Problem
The following code works but is a mess. But being totally new to Ruby I have had big problems trying to refactor it into something resembling clean OOP code. Could you help with this and explain what you are doing?
require 'nokogiri'
require 'open-uri'
require_relative 'db.rb' # Not used
require 'mechanize'
require 'digest/md5'
require 'colorize'
require 'win32console'
# Get the Base URL for Groups
# baseURL = '<some site>'
# The Initial Search Point for Groups
#Base URL
baseURL = '<some site>'
pageURL = '<some site>'
doc = Nokogiri::HTML(open(pageURL))
# Search for nodes by css
pages = doc.css('.pages')
thumbs = doc.css('.thumb')
startingPages = pages.css('a').first.text
totalPages = pages.css('a').last.text.to_i
currentPage = 1
## DO THE FIRST PAGE
thumbs.each do |thumb|
imgSrc = thumb.css('.t_img').first['src']
file = open(imgSrc).read.unpack('H*').first
agent = Mechanize.new
image = agent.get(imgSrc)
md = Digest::MD5.hexdigest(*[file.to_s])
sha = Digest::SHA2.hexdigest(*[file.to_s])
title = thumb.css('.t_img').first['alt']
fileType = image.header["content-type"].to_s
lastModified = image.header["last-modified"].to_s
fileSize = image.header["content-length"].to_s
driver = "Prowler"
source = $pagesPath.to_s
binary = file
fileName = image.filename
# ||, -, *, /, <>, <, >, ,(comma), =, <=, >=, ~=, !=, ^=, (, ) Illegal characters for sql queries.
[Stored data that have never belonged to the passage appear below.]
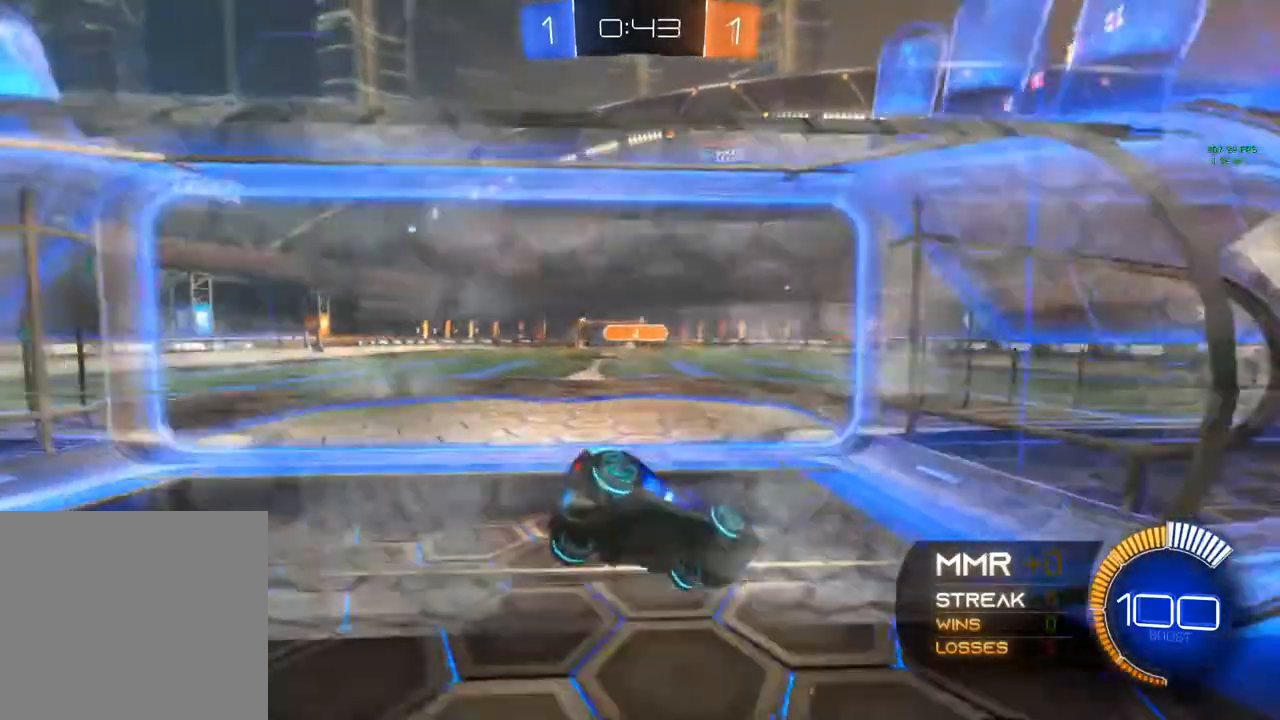
{"buttons": ["X", "R2"], "left_stick": "left", "right_stick": "center", "events": [[383, "R2", "down"], [383, "X", "down"]]}
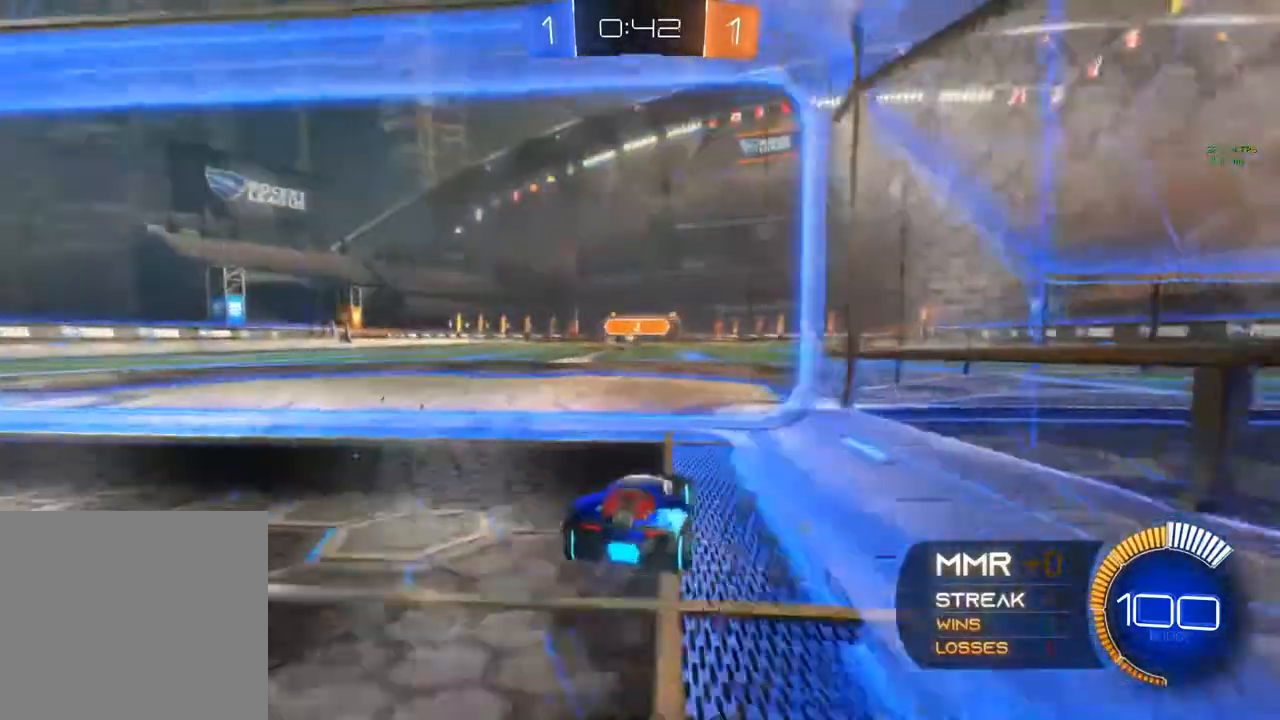
{"buttons": [], "left_stick": "center", "right_stick": "center", "events": [[83, "X", "up"], [100, "L2", "down"], [100, "R2", "up"], [300, "left_stick", "center"], [467, "L2", "up"]]}
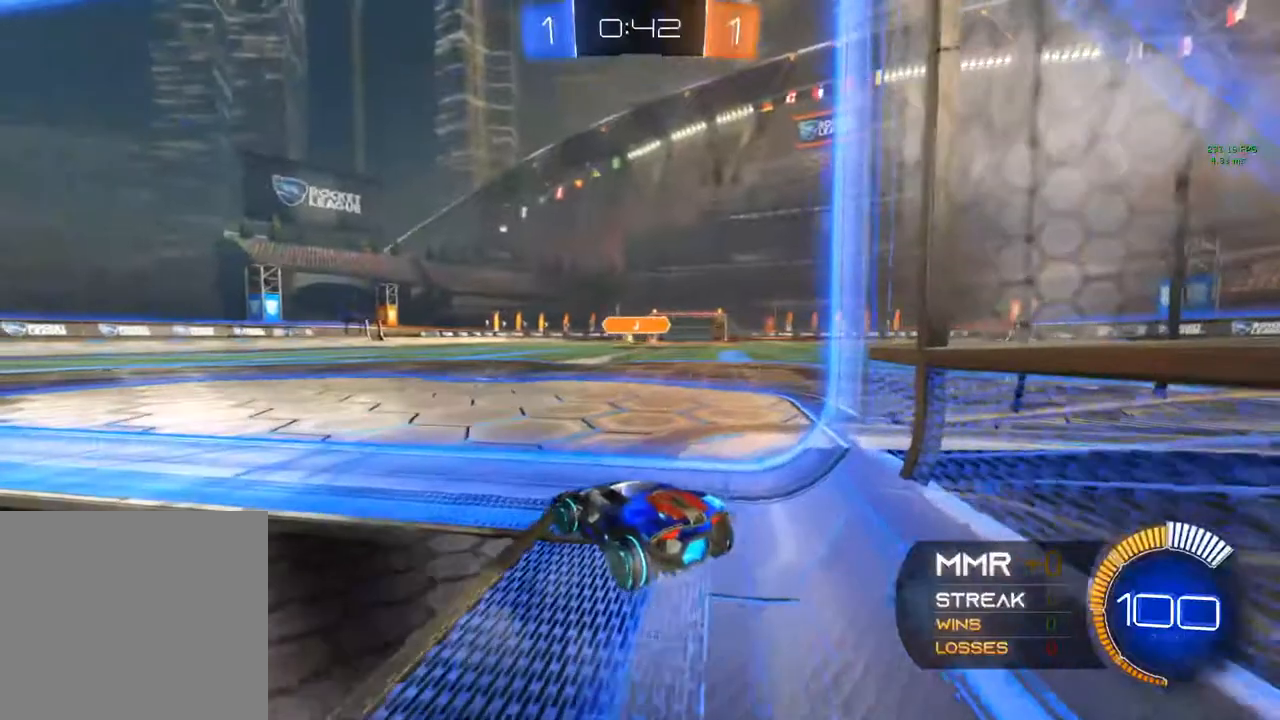
{"buttons": ["R2"], "left_stick": "left", "right_stick": "center", "events": [[217, "R2", "down"], [217, "left_stick", "left"]]}
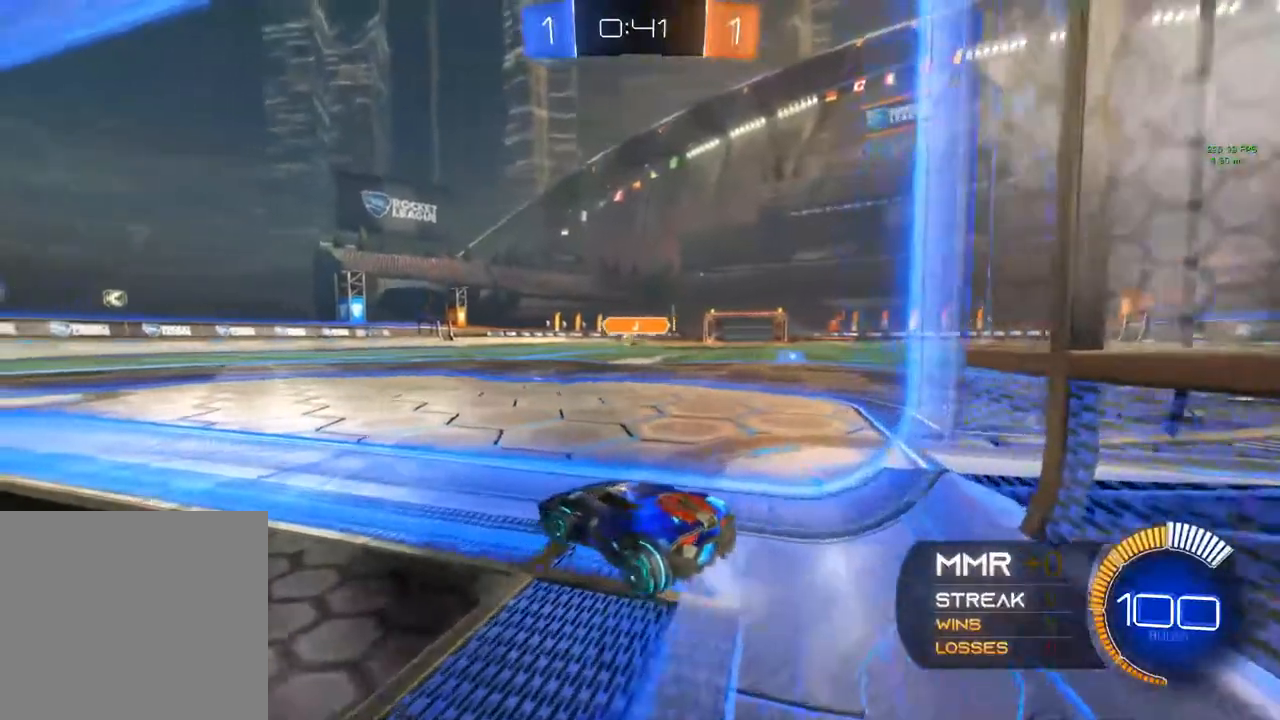
{"buttons": [], "left_stick": "center", "right_stick": "center"}
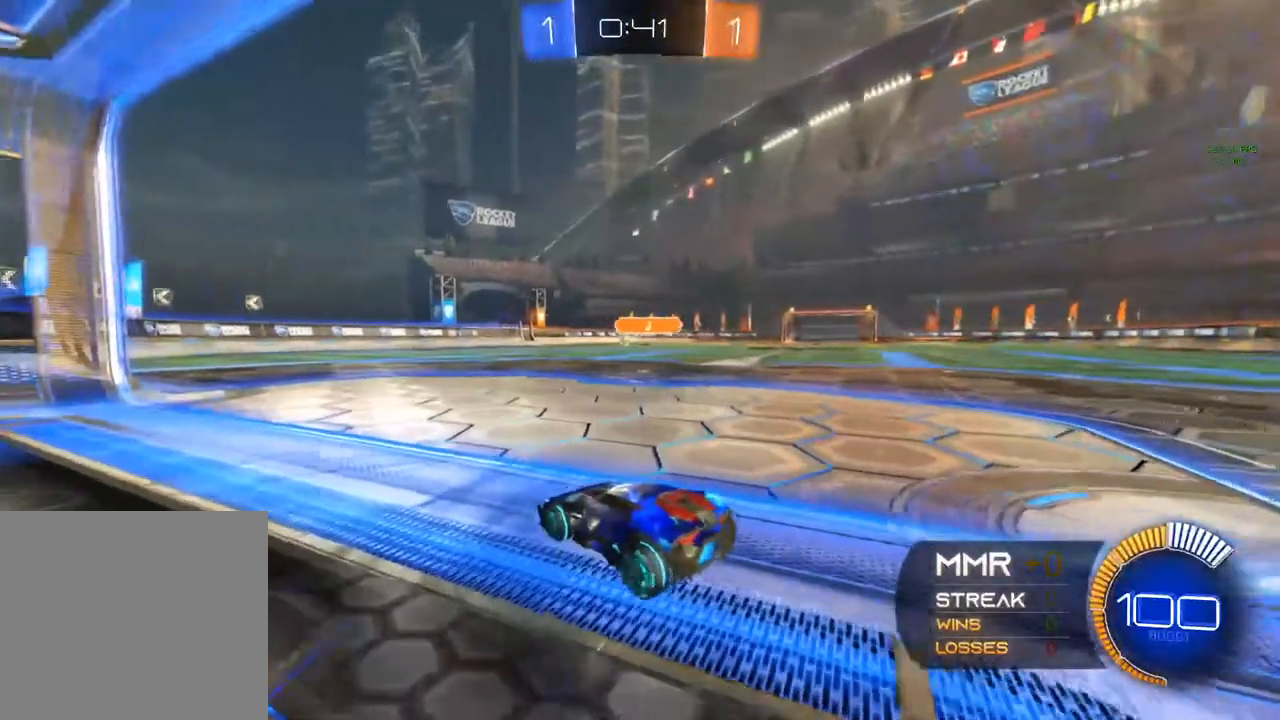
{"buttons": ["L2"], "left_stick": "center", "right_stick": "center", "events": [[167, "left_stick", "down-left"], [217, "L2", "down"], [333, "left_stick", "down-right"], [450, "left_stick", "center"]]}
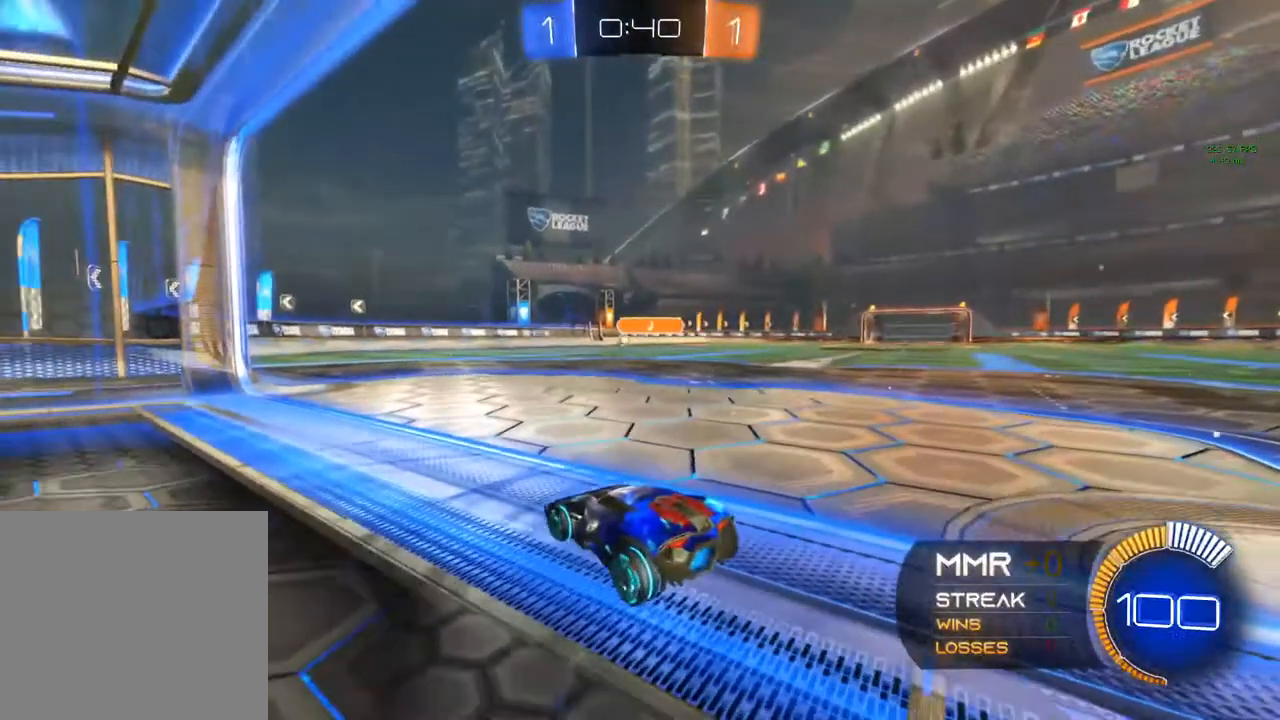
{"buttons": ["R2"], "left_stick": "center", "right_stick": "center", "events": [[167, "left_stick", "down-right"], [367, "left_stick", "center"], [383, "L2", "up"], [383, "R2", "down"]]}
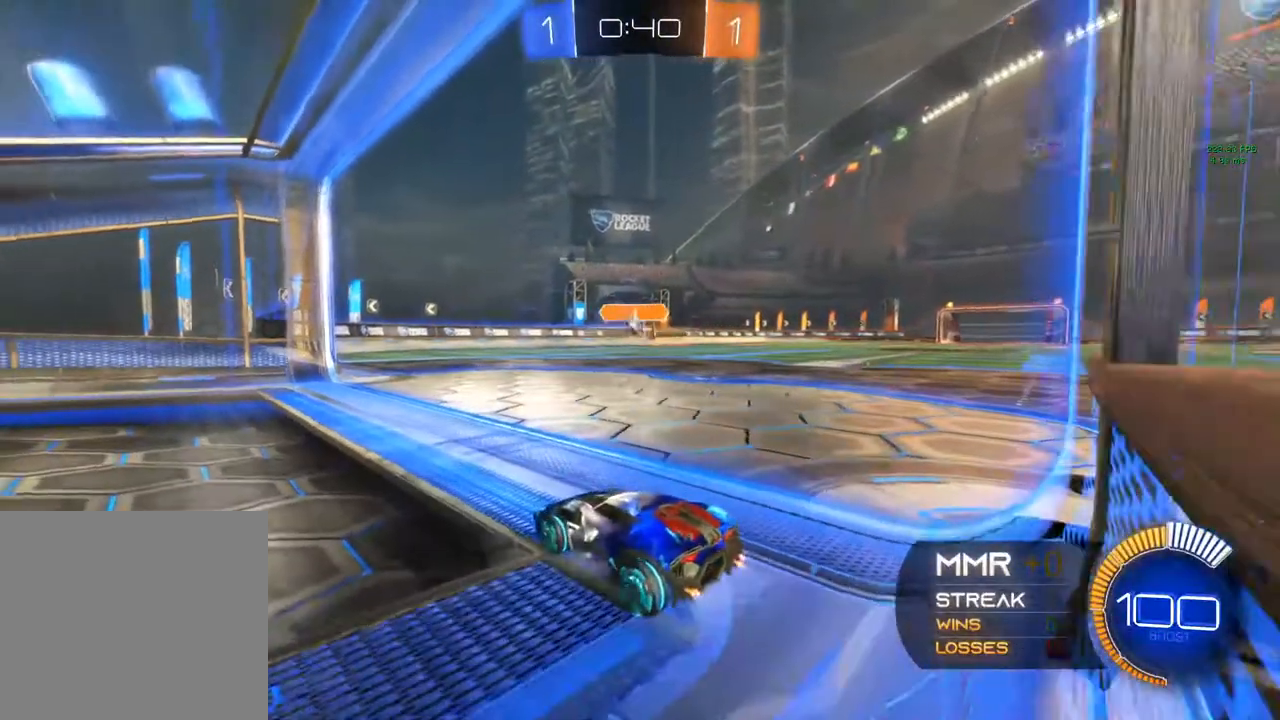
{"buttons": ["R2"], "left_stick": "center", "right_stick": "center", "events": []}
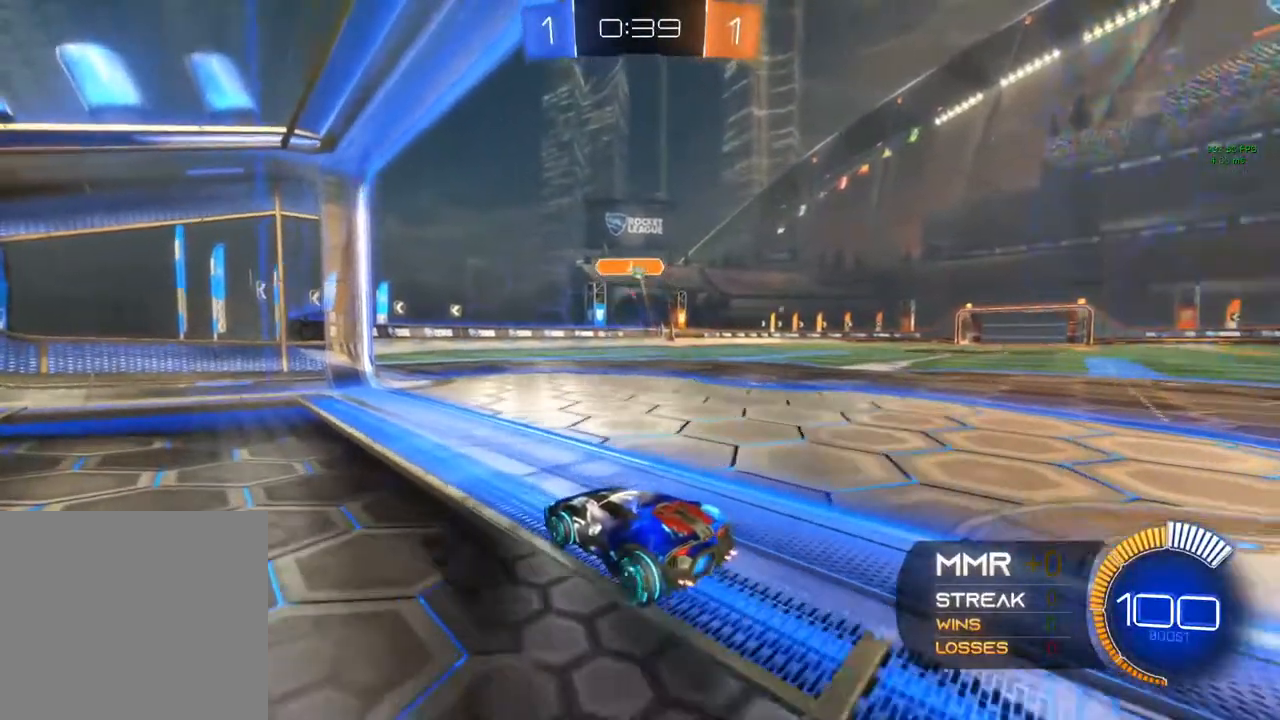
{"buttons": [], "left_stick": "center", "right_stick": "center", "events": [[267, "R2", "up"]]}
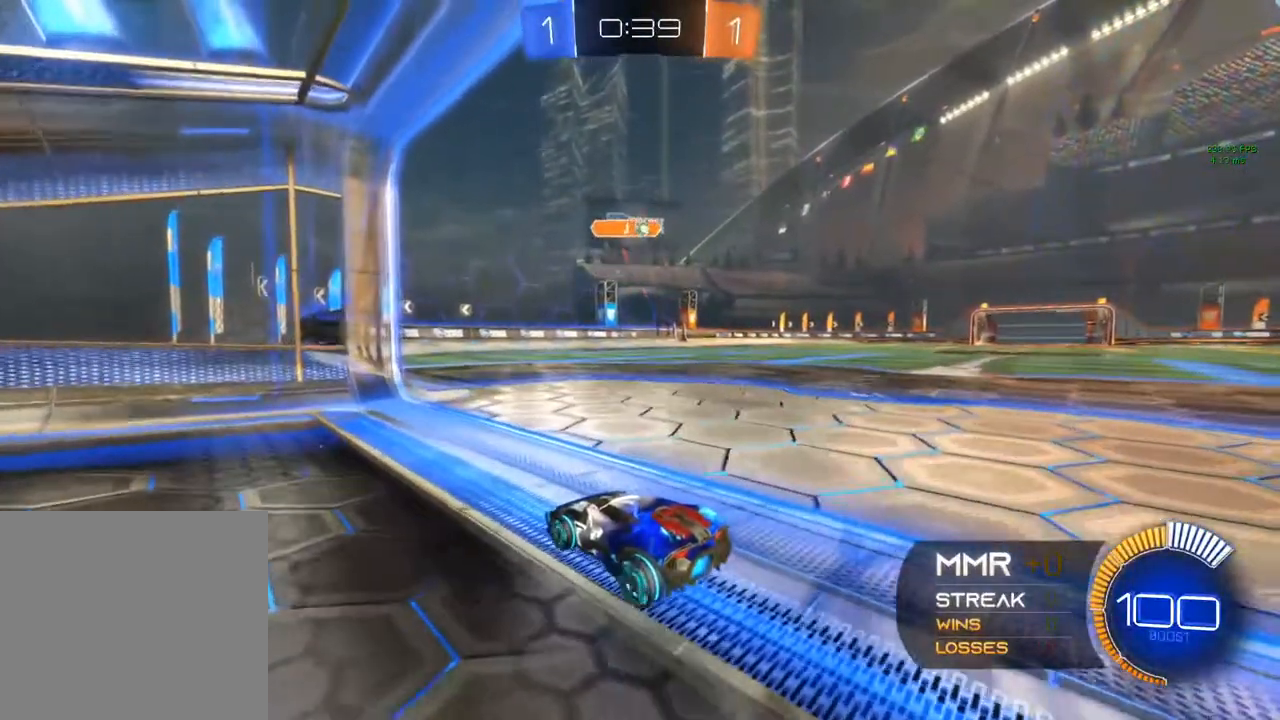
{"buttons": [], "left_stick": "center", "right_stick": "center", "events": [[117, "L2", "down"], [117, "left_stick", "right"], [383, "left_stick", "center"], [400, "L2", "up"]]}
Check title for these before inserting into the database
title = title.gsub("'", "")
begin
# connect to the MySQL server
dbh = DBI.connect('dbi:ODBC:DamoclesProwler', 'user', 'pw')
sqlText = "INSERT INTO prowlerRunningResults(ProwlerDriver, SourceURL, Title, DestinationURL, FileSource, FileType, FileName, LastModified, FileSize, HashMD5, HashSHA256, ImageBinary)
VALUES ('#{driver}', '#{source}', '#{title}', 'NA', '#{imgSrc}', '#{fileType}', '#{fileName}', '#{lastModified}', #{fileSize.to_i}, '#{md}', '#{sha}', '#{binary}' )"
dbh.do( sqlText )
puts "Record has been created for".green + "t" + sha.yellow
dbh.commit
rescue DBI::DatabaseError => e
if(e.errstr == "23000 (3604) [Microsoft][ODBC SQL Server Driver][SQL Server]Duplicate key was ignored.")
puts "Ignoring Duplicate File".cyan
else
puts "An error occurred".red
puts "Error code: #{e.err}".red
puts "Error message: #{e.errstr}".red
# check update first
dbh.rollback
end
ensure
# disconnect from server
dbh.disconnect if dbh
end
end
puts "--------------------------PAGE 1-----------------------------------"
(2..totalPages-1).each do |k|
$pagesPath = URI.join(baseURL, "/category/0/All/ctr/" + k.to_s + "/")
rdoc = Nokogiri::HTML(open($pagesPath))
tthumbs = rdoc.css('.thumb')
tthumbs.each do |mthumb|
title = mthumb.css('.t_img').first['alt']
imgSrc = mthumb.css('.t_img').first['src']
file = "0x" + open(imgSrc).read.unpack('H*').first
agent = Mechanize.new
fop = agent.get(imgSrc)
md = Digest::MD5.hexdigest(*[file.to_s])
sha = Digest::SHA2.hexdigest(*[file.to_s])
fileType = agent.head(imgSrc)["content-type"].to_s
lastModified = agent.head(imgSrc)["last-modified"].to_s
fileSize = agent.head(imgSrc)["content-length"].to_s
driver = "Prowler"
source = $pagesPath.to_s
binary = file
fileName = fop.filename
title = title.gsub("'", "")
begin
# connect to the MySQL server
dbh = DBI.connect('dbi:ODBC:DamoclesProwler', 'user', 'pw')
sqlText = "INSERT INTO prowlerRunningResults(ProwlerDriver, SourceURL, Title, DestinationURL, FileSource, FileType, FileName, LastModified, FileSize, HashMD5, HashSHA256, ImageBinary)
VALUES ('#{driver}', '#{source}', '#{title}', 'NA', '#{imgSrc}', '#{fileType}', '#{fileName}', '#{lastModified}', #{fileSize.to_i}, '#{md}', '#{sha}', '#{binary}' )"
dbh.do( sqlText )
puts "Record has been created for".green + "t" + sha.yellow
dbh.commit
rescue DBI::DatabaseError => e
if(e.errstr == "23000 (3604) [Microsoft][ODBC SQL Server Driver][SQL Server]Duplicate key was ignored.")
puts "Ignoring Duplicate File".cyan
else
puts "An error occurred".red
puts "Error code: #{e.err}".red
puts "Error message: #{e.errstr}".red
# check update first
dbh.rollback
end
ensure
# disconnect from server
dbh.disconnect if dbh
end
end
puts "-----------------------------PAGE #{k.to_s}------------------------------------"
sleep(2)
end
I would normally, in other languages, have the Database code in a separate file. How would I do that in Ruby, and what else in Ruby is there that I should be doing?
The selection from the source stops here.